# [Exercise instructions]
Would you print out every entry exactly as given?

# [Data for this exercise]
━━━━━━━━━━━━━━━━

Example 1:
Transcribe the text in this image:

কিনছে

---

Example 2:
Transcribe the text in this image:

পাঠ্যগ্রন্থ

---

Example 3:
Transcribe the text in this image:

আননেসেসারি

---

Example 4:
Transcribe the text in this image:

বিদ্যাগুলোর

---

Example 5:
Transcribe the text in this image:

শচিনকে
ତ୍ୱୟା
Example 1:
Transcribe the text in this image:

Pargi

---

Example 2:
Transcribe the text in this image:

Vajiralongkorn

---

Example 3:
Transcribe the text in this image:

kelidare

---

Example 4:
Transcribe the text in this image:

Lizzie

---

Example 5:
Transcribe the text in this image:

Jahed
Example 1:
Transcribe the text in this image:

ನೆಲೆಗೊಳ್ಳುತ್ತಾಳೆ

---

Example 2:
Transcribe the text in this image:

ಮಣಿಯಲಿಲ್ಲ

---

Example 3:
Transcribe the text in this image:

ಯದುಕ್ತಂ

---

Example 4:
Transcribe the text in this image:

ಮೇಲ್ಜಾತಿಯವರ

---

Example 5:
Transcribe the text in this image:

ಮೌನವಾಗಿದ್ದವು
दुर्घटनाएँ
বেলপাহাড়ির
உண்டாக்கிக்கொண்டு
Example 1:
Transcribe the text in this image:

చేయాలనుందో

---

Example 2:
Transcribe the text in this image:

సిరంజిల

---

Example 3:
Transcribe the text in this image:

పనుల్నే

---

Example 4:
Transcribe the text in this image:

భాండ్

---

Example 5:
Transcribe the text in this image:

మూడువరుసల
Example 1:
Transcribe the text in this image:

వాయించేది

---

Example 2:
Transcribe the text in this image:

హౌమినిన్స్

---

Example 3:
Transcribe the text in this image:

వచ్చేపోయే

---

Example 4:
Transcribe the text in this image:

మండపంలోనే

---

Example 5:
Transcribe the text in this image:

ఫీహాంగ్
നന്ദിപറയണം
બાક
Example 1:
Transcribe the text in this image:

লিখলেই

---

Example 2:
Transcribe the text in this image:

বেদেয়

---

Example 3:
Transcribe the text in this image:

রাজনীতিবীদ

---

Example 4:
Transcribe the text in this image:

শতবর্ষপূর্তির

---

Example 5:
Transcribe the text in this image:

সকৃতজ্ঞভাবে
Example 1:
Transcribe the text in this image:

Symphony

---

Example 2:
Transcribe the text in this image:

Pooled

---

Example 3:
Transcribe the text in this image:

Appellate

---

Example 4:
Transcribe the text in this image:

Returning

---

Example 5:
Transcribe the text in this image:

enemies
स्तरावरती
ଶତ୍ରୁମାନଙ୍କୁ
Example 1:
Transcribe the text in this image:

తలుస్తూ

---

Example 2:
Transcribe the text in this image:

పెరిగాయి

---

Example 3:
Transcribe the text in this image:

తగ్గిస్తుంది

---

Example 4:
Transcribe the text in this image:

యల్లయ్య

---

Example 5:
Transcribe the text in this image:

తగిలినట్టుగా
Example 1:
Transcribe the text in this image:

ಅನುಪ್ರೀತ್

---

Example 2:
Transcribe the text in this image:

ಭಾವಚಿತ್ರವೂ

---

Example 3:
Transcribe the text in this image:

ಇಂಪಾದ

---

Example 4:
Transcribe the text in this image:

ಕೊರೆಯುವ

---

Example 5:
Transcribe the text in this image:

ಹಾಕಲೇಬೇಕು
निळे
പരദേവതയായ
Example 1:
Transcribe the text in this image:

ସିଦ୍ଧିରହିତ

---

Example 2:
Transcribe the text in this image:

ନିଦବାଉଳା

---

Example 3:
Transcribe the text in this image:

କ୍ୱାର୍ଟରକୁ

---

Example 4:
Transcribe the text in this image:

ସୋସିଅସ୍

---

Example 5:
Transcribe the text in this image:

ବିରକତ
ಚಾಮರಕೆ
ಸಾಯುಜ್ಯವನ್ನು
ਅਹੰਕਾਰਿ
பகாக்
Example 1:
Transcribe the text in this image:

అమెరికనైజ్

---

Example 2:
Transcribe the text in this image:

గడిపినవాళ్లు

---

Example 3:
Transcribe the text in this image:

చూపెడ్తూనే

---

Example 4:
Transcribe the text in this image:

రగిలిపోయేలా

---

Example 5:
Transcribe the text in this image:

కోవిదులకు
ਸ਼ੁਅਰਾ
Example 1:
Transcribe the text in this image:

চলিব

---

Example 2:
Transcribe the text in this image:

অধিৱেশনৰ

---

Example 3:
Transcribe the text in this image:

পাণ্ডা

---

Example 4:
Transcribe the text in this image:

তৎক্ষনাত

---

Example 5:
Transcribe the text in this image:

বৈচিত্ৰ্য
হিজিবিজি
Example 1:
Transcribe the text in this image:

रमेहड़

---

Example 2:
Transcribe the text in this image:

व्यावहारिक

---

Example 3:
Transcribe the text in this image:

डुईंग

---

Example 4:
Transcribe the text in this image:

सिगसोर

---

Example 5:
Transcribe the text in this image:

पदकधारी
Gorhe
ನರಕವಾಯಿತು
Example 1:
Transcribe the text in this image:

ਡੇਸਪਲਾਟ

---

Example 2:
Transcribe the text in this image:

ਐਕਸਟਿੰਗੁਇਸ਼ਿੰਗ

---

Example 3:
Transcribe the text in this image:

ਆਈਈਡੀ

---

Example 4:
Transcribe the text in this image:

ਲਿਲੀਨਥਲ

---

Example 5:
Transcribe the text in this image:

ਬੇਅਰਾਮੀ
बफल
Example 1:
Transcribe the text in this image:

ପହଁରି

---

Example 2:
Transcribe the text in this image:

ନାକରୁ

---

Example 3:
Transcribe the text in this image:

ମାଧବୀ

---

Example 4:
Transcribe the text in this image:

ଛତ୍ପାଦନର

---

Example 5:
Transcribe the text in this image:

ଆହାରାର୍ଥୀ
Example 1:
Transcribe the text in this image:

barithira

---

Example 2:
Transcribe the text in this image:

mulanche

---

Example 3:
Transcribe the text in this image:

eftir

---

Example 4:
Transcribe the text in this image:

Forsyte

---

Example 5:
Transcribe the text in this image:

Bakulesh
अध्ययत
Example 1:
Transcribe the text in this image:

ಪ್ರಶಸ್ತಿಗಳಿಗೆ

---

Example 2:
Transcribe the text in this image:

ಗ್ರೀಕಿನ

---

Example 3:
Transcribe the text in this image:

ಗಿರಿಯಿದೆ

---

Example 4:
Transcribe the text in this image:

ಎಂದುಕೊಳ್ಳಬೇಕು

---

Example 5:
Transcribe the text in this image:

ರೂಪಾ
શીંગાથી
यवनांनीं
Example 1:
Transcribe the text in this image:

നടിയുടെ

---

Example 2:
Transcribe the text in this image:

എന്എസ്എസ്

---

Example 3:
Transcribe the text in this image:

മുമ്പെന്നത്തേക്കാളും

━━━━━━━━━━━━━━━━

# [Reply]
Example 1:
Transcribe the text in this image:

কিনছে

---

Example 2:
Transcribe the text in this image:

পাঠ্যগ্রন্থ

---

Example 3:
Transcribe the text in this image:

আননেসেসারি

---

Example 4:
Transcribe the text in this image:

বিদ্যাগুলোর

---

Example 5:
Transcribe the text in this image:

শচিনকে
ତ୍ୱୟା
Example 1:
Transcribe the text in this image:

Pargi

---

Example 2:
Transcribe the text in this image:

Vajiralongkorn

---

Example 3:
Transcribe the text in this image:

kelidare

---

Example 4:
Transcribe the text in this image:

Lizzie

---

Example 5:
Transcribe the text in this image:

Jahed
Example 1:
Transcribe the text in this image:

ನೆಲೆಗೊಳ್ಳುತ್ತಾಳೆ

---

Example 2:
Transcribe the text in this image:

ಮಣಿಯಲಿಲ್ಲ

---

Example 3:
Transcribe the text in this image:

ಯದುಕ್ತಂ

---

Example 4:
Transcribe the text in this image:

ಮೇಲ್ಜಾತಿಯವರ

---

Example 5:
Transcribe the text in this image:

ಮೌನವಾಗಿದ್ದವು
दुर्घटनाएँ
বেলপাহাড়ির
உண்டாக்கிக்கொண்டு
Example 1:
Transcribe the text in this image:

చేయాలనుందో

---

Example 2:
Transcribe the text in this image:

సిరంజిల

---

Example 3:
Transcribe the text in this image:

పనుల్నే

---

Example 4:
Transcribe the text in this image:

భాండ్

---

Example 5:
Transcribe the text in this image:

మూడువరుసల
Example 1:
Transcribe the text in this image:

వాయించేది

---

Example 2:
Transcribe the text in this image:

హౌమినిన్స్

---

Example 3:
Transcribe the text in this image:

వచ్చేపోయే

---

Example 4:
Transcribe the text in this image:

మండపంలోనే

---

Example 5:
Transcribe the text in this image:

ఫీహాంగ్
നന്ദിപറയണം
બાક
Example 1:
Transcribe the text in this image:

লিখলেই

---

Example 2:
Transcribe the text in this image:

বেদেয়

---

Example 3:
Transcribe the text in this image:

রাজনীতিবীদ

---

Example 4:
Transcribe the text in this image:

শতবর্ষপূর্তির

---

Example 5:
Transcribe the text in this image:

সকৃতজ্ঞভাবে
Example 1:
Transcribe the text in this image:

Symphony

---

Example 2:
Transcribe the text in this image:

Pooled

---

Example 3:
Transcribe the text in this image:

Appellate

---

Example 4:
Transcribe the text in this image:

Returning

---

Example 5:
Transcribe the text in this image:

enemies
स्तरावरती
ଶତ୍ରୁମାନଙ୍କୁ
Example 1:
Transcribe the text in this image:

తలుస్తూ

---

Example 2:
Transcribe the text in this image:

పెరిగాయి

---

Example 3:
Transcribe the text in this image:

తగ్గిస్తుంది

---

Example 4:
Transcribe the text in this image:

యల్లయ్య

---

Example 5:
Transcribe the text in this image:

తగిలినట్టుగా
Example 1:
Transcribe the text in this image:

ಅನುಪ್ರೀತ್

---

Example 2:
Transcribe the text in this image:

ಭಾವಚಿತ್ರವೂ

---

Example 3:
Transcribe the text in this image:

ಇಂಪಾದ

---

Example 4:
Transcribe the text in this image:

ಕೊರೆಯುವ

---

Example 5:
Transcribe the text in this image:

ಹಾಕಲೇಬೇಕು
निळे
പരദേവതയായ
Example 1:
Transcribe the text in this image:

ସିଦ୍ଧିରହିତ

---

Example 2:
Transcribe the text in this image:

ନିଦବାଉଳା

---

Example 3:
Transcribe the text in this image:

କ୍ୱାର୍ଟରକୁ

---

Example 4:
Transcribe the text in this image:

ସୋସିଅସ୍

---

Example 5:
Transcribe the text in this image:

ବିରକତ
ಚಾಮರಕೆ
ಸಾಯುಜ್ಯವನ್ನು
ਅਹੰਕਾਰਿ
பகாக்
Example 1:
Transcribe the text in this image:

అమెరికనైజ్

---

Example 2:
Transcribe the text in this image:

గడిపినవాళ్లు

---

Example 3:
Transcribe the text in this image:

చూపెడ్తూనే

---

Example 4:
Transcribe the text in this image:

రగిలిపోయేలా

---

Example 5:
Transcribe the text in this image:

కోవిదులకు
ਸ਼ੁਅਰਾ
Example 1:
Transcribe the text in this image:

চলিব

---

Example 2:
Transcribe the text in this image:

অধিৱেশনৰ

---

Example 3:
Transcribe the text in this image:

পাণ্ডা

---

Example 4:
Transcribe the text in this image:

তৎক্ষনাত

---

Example 5:
Transcribe the text in this image:

বৈচিত্ৰ্য
হিজিবিজি
Example 1:
Transcribe the text in this image:

रमेहड़

---

Example 2:
Transcribe the text in this image:

व्यावहारिक

---

Example 3:
Transcribe the text in this image:

डुईंग

---

Example 4:
Transcribe the text in this image:

सिगसोर

---

Example 5:
Transcribe the text in this image:

पदकधारी
Gorhe
ನರಕವಾಯಿತು
Example 1:
Transcribe the text in this image:

ਡੇਸਪਲਾਟ

---

Example 2:
Transcribe the text in this image:

ਐਕਸਟਿੰਗੁਇਸ਼ਿੰਗ

---

Example 3:
Transcribe the text in this image:

ਆਈਈਡੀ

---

Example 4:
Transcribe the text in this image:

ਲਿਲੀਨਥਲ

---

Example 5:
Transcribe the text in this image:

ਬੇਅਰਾਮੀ
बफल
Example 1:
Transcribe the text in this image:

ପହଁରି

---

Example 2:
Transcribe the text in this image:

ନାକରୁ

---

Example 3:
Transcribe the text in this image:

ମାଧବୀ

---

Example 4:
Transcribe the text in this image:

ଛତ୍ପାଦନର

---

Example 5:
Transcribe the text in this image:

ଆହାରାର୍ଥୀ
Example 1:
Transcribe the text in this image:

barithira

---

Example 2:
Transcribe the text in this image:

mulanche

---

Example 3:
Transcribe the text in this image:

eftir

---

Example 4:
Transcribe the text in this image:

Forsyte

---

Example 5:
Transcribe the text in this image:

Bakulesh
अध्ययत
Example 1:
Transcribe the text in this image:

ಪ್ರಶಸ್ತಿಗಳಿಗೆ

---

Example 2:
Transcribe the text in this image:

ಗ್ರೀಕಿನ

---

Example 3:
Transcribe the text in this image:

ಗಿರಿಯಿದೆ

---

Example 4:
Transcribe the text in this image:

ಎಂದುಕೊಳ್ಳಬೇಕು

---

Example 5:
Transcribe the text in this image:

ರೂಪಾ
શીંગાથી
यवनांनीं
Example 1:
Transcribe the text in this image:

നടിയുടെ

---

Example 2:
Transcribe the text in this image:

എന്എസ്എസ്

---

Example 3:
Transcribe the text in this image:

മുമ്പെന്നത്തേക്കാളും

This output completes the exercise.